About UTC, you should above all understand that UTC is a compromise. On the one side it is designed to follow the sun, on the other side the second on UTC scale is exactly the same as on TAI scale, namely the SI-second (atomic definition). You are right when you stated that the earth rotation speed is unpredicably slowing down, so leap seconds are some few times inserted. The difference between UT1 (mean solar time) and UTC shall always be smaller than 0.9 SI-seconds. So this and the fact of equal SI seconds are the core ideas of UTC. As an aside, the adaptation of the exotic UTC-SLS scale in JSR-310 is not compatible with these core ideas of UTC. About predictability of leap seconds, the BIPM in Paris announces every half year if 6 months later there will be a leap second necessary or not, so you have this predictability frame of six months in advance.

One maybe pedantic correction about UTC section, you wrote: "the Sun is always at its highest at midday UTC time." A similar statement is also given in the javadoc of class java.time.Instant about the so called java time-scale. Left aside the fact, that you surely not wanted to say that the position of the sun is independent from your local position, it is not even correct at the right longitude at midday. Why? From an astronomic/scientific point of view you should first not forget that the mean solar sun time is not the same as the true local solar time which you watch (just giving the keyword "equation of time"). Furthermore, since UTC is still based on atomic time and uses atomic time for synchronization, there is a so called delta-T-relation between UT1 and UTC. This delta is within the frame of 0.9secs and is published regularly by IERS/BIPM in the bulletin B. You need to know this delta when you want to get the real position of the sun and when the sun is highest.

The section "Representing Times" is in my opinion a little bit too simple. Okay, we can say that TAI and POSIX count seconds while UTC is rather represented in year/month/day/...-form. But we can indeed apply both representations to all scales. But we need to carefully differentiate between these representations and think thoroughly about how to convert. Note that Wikipedia has even choosen the ymdhms-form for TAI in the diagrams. Well, computers can best store simple integers. And POSIX or TAI can easily be stored in that format. But as I said before, the interpretation of these integers is not always simple. In case of TAI you even need a leap second table to convert to readable civil ymdhms-form (either UTC or POSIX).

About the next section "Translating Times", I agree with points 1-3.

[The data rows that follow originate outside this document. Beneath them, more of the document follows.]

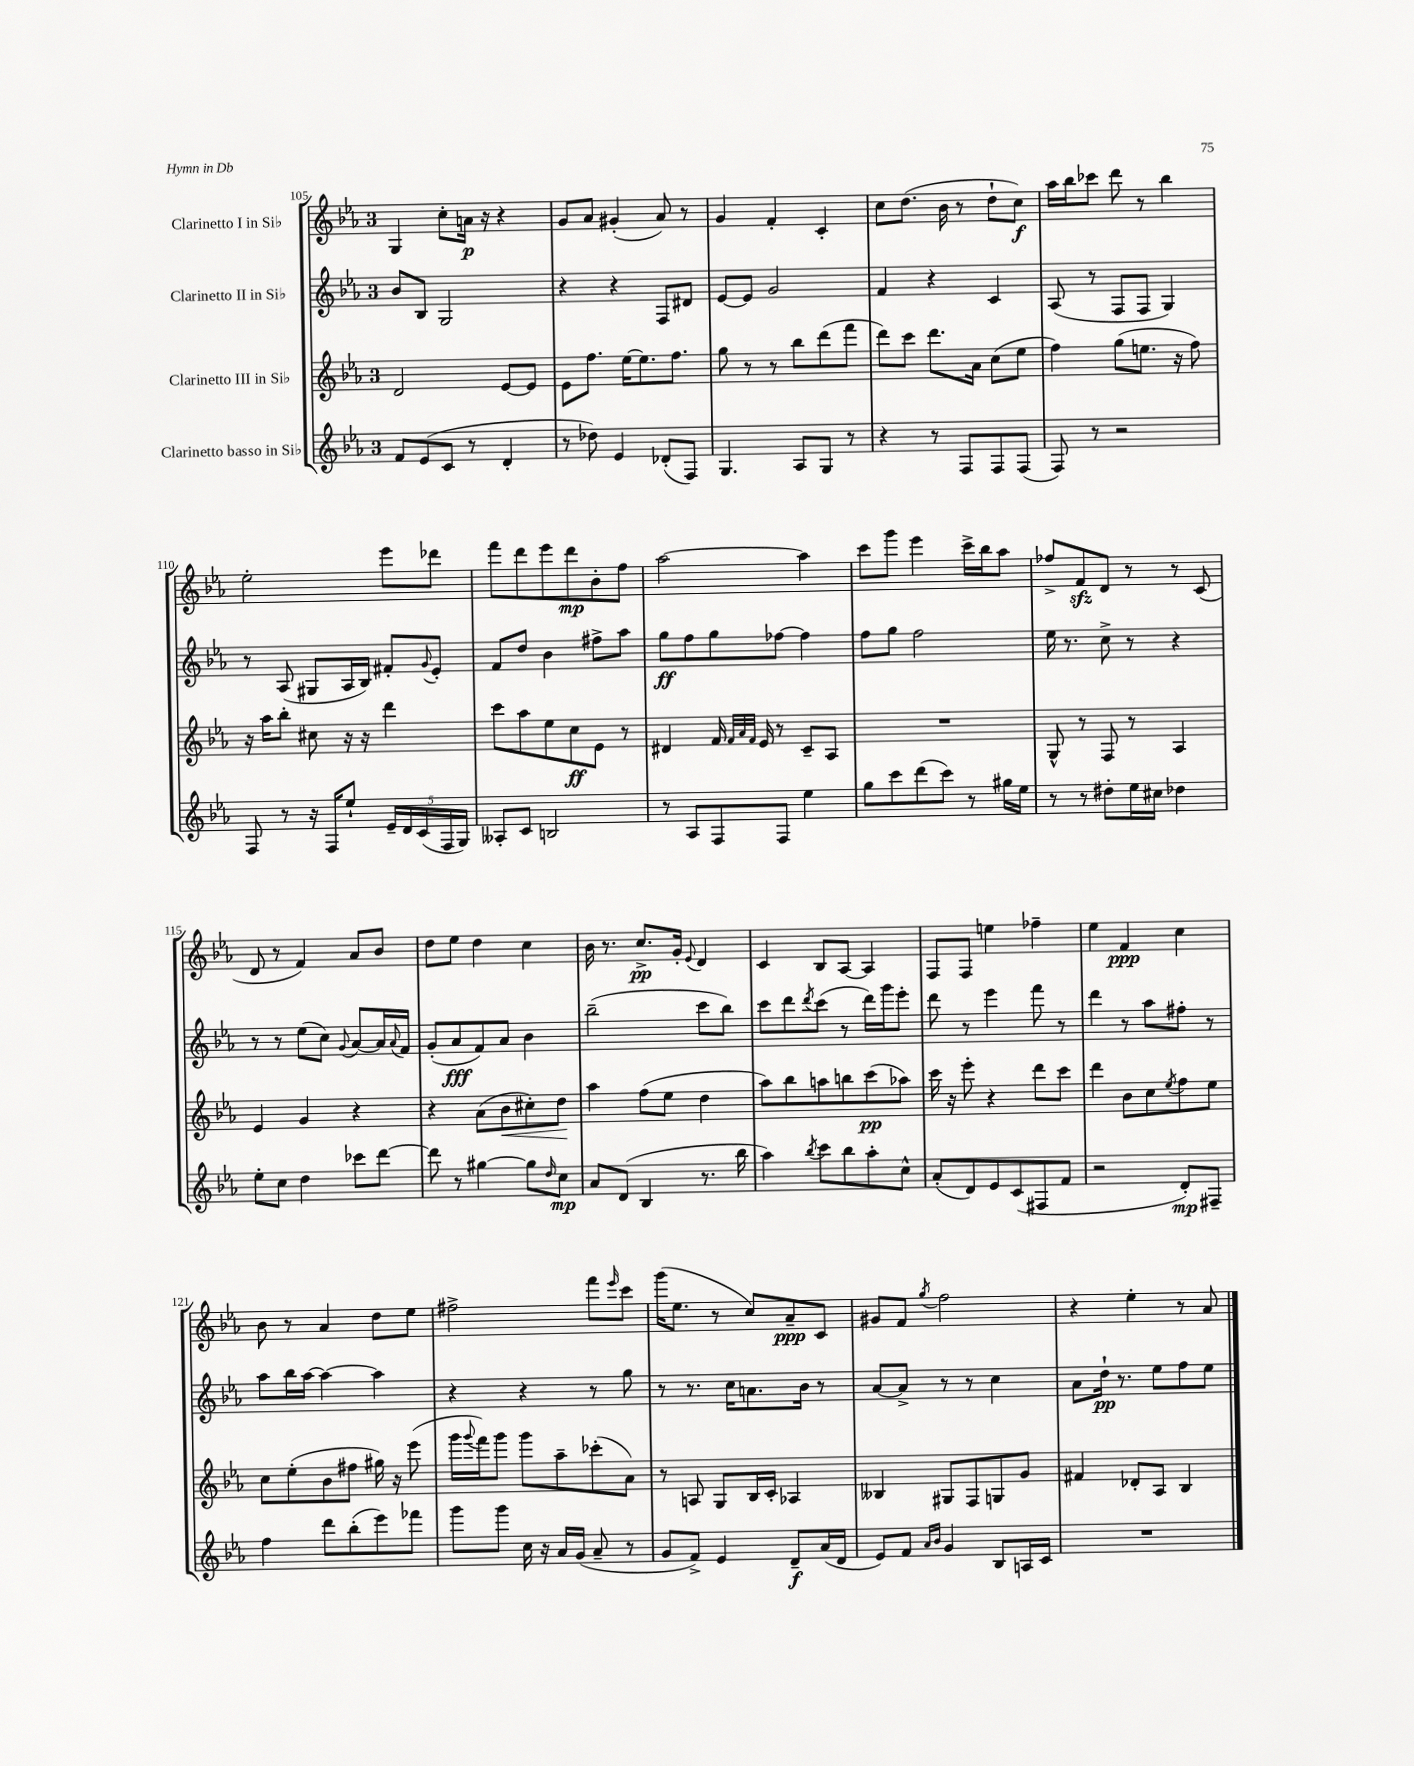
<<
\new StaffGroup <<
\new Staff = "s0" \with { instrumentName = "Clarinetto I in Sib" } {
    \clef treble \key ees \major \once \override Staff.TimeSignature.style = #'single-digit \time 3/4
    g4 c''8-. a'16\p r16 r4 |
    g'8 aes'8 gis'4-.( aes'8) r8 |
    g'4 f'4-. c'4-. |
    c''8 d''8.( bes'16 r8 d''8-! c''8\f) |
    aes''16 bes''16 ces'''8 d'''8 r8 bes''4 |
    ees''2-. ees'''8 des'''8 |
    f'''8 d'''8 ees'''8 d'''8\mp bes'8-. f''8 |
    aes''2~ aes''4 |
    c'''8 g'''8 ees'''4 c'''16-> bes''16 aes''8 |
    fes''8-> f'8\sfz d'8 r8 r8 c'8( |
    d'8 r8 f'4) aes'8 bes'8 |
    d''8 ees''8 d''4 c''4 |
    bes'16 r8. c''8.->\pp g'16-. \appoggiatura { ees'8 } d'4 |
    c'4 bes8 aes8~ aes4 |
    f8 f8 e''4 fes''4-- |
    ees''4 f'4\ppp c''4 |
    bes'8 r8 aes'4 d''8 ees''8 |
    fis''2-> f'''8 \grace { ees'''16 } c'''8 |
    g'''16( ees''8. r8 c''8) aes'8--\ppp c'8 |
    gis'8 f'8 \acciaccatura { g''8 } f''2 |
    r4 ees''4-. r8 aes'8 \bar "|." |
}
\new Staff = "s1" \with { instrumentName = "Clarinetto II in Sib" } {
    \clef treble \key ees \major \once \override Staff.TimeSignature.style = #'single-digit \time 3/4
    bes'8 bes8 g2 |
    r4 r4 f8 dis'8 |
    ees'8~ ees'8 g'2 |
    f'4 r4 c'4 |
    aes8( r8 f8 f8 g4) |
    r8 aes8( gis8 aes16 bes16) fis'8-. \appoggiatura { g'8 } ees'8-. |
    f'8 d''8 bes'4 fis''8-> aes''8 |
    g''8\ff f''8 g''8 fes''8~ fes''4 |
    f''8 g''8 f''2 |
    ees''16 r8. c''8-> r8 r4 |
    r8 r8 ees''8( c''8) \appoggiatura { g'8 } aes'8~ aes'16 \appoggiatura { aes'8 } f'16 |
    g'8-.( aes'8\fff f'8) aes'8 bes'4 |
    bes''2--( c'''8 bes''8) |
    c'''8 d'''8 \acciaccatura { d'''8 } c'''8( r8 d'''16) g'''16 ees'''8-. |
    d'''8 r8 ees'''4 f'''8 r8 |
    d'''4 r8 aes''8 fis''8-. r8 |
    aes''8 bes''16 aes''16~ aes''4~ aes''4 |
    r4 r4 r8 g''8 |
    r8 r8. c''16 a'8. bes'16 r8 |
    aes'8~ aes'8-> r8 r8 c''4 |
    aes'8 d''16-!\pp r8. ees''8 f''8 ees''8 \bar "|." |
}
\new Staff = "s2" \with { instrumentName = "Clarinetto III in Sib" } {
    \clef treble \key ees \major \once \override Staff.TimeSignature.style = #'single-digit \time 3/4
    d'2 ees'8~ ees'8 |
    ees'8 f''8. ees''16~ ees''8. f''8. |
    g''8 r8 r8 bes''8 d'''8( f'''8 |
    d'''8) c'''8 d'''8. aes'16 c''8( ees''8 |
    f''4) g''8( e''8. r16 f''8) |
    r16 aes''16 bes''8-. cis''8 r16 r16 d'''4 |
    c'''8 aes''8 ees''8 c''8\ff ees'8 r8 |
    dis'4 f'16 \grace { f'32 aes'32 f'32 } ees'16 r8 c'8-- aes8 |
    R2. |
    g8-^ r8 f8 r8 aes4 |
    ees'4 g'4 r4 |
    r4 aes'8( bes'8\< cis''8-.) d''8\! |
    aes''4 f''8( ees''8 d''4 |
    aes''8) bes''8 a''8 b''8 c'''8\pp( aes''8) |
    c'''16 r16 ees'''8-. r4 d'''8 c'''8 |
    d'''4 bes'8 c''8 \acciaccatura { ees''8 } f''8 ees''8 |
    c''8 ees''8-.( bes'8 fis''8 gis''16) r16 ees'''8( |
    g'''16 \appoggiatura { g'''8 } f'''16) g'''8 g'''8 aes''8-- ces'''8-.( aes'8) |
    r8 a8 g8 bes16 c'16-. aes4 |
    beses4 gis8 f8 g8 g'8 |
    fis'4 des'8-. aes8 bes4 \bar "|." |
}
\new Staff = "s3" \with { instrumentName = "Clarinetto basso in Sib" } {
    \clef treble \key ees \major \once \override Staff.TimeSignature.style = #'single-digit \time 3/4
    f'8 ees'8( c'8 r8 d'4-. |
    r8 des''8) ees'4 des'8-.( f8) |
    g4. aes8 g8 r8 |
    r4 r8 f8 f8 f8( |
    f8) r8 r2 |
    f8 r8 r16 f16 ees''8-! \tuplet 5/4 { ees'16-- d'16 c'16( f16 g16) } |
    aeses8-. c'8 b2 |
    r8 aes8 f8 f8 ees''4 |
    g''8 c'''8 d'''8( c'''8) r8 gis''16 ees''16 |
    r8 r8 dis''8-. ees''16 cis''16 des''4 |
    ees''8-. c''8 d''4 ces'''8 d'''8~ |
    d'''8 r8 gis''4~ gis''8 \grace { d''16 } c''8\mp |
    aes'8 d'8( bes4 r8. bes''16 |
    aes''4) \acciaccatura { bes''8 } c'''8 bes''8 aes''8-. c''8-^ |
    aes'8-.( d'8) ees'8 c'8( fis8 f'8 |
    r2 d'8-.\mp) fis8-- |
    f''4 d'''8 bes''8-.( ees'''8) fes'''8 |
    g'''8 g'''8 c''16 r16 aes'16 g'16( aes'8-- r8 |
    g'8 f'8->) ees'4 d'8--\f aes'16( d'16 |
    ees'8) f'8 \grace { aes'16 bes'16 } g'4 bes8 a16 c'16 |
    R2. \bar "|." |
}
>>
>>
\layout { \context { \Score currentBarNumber = #105 } }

Your final statement "On the other hand, it is easy to convert from POSIX to the UTC 'human interpretation'." is right with exception of leap seconds. Well, I enable a suitable translation between the different scales with my coming library. It has a built-in but configurable leap second table, and in future I also plan to use IANA-TZDB-data as source for such a table.

All in all be aware of the fact that most business developers have no need for so much accuracy. Most people will simply equalize POSIX and UTC and will probably be satisfied with any smoothing hardware solutions in Linux OS or on Google NTP servers. True UTC and TAI (that is taking in account leap seconds) require more efforts. So you have to decide if your software architecture needs scientific accuracy.

And just to note, JSR-310 officially does not address the very wide-spread scale POSIX at all, instead they say, their class Instant shall be UTC-SLS by definition (see also this interesting debate).

Finally I am graceful for this discussion. It has also helped me to clarify my thoughts about TAI in my library. Thanks.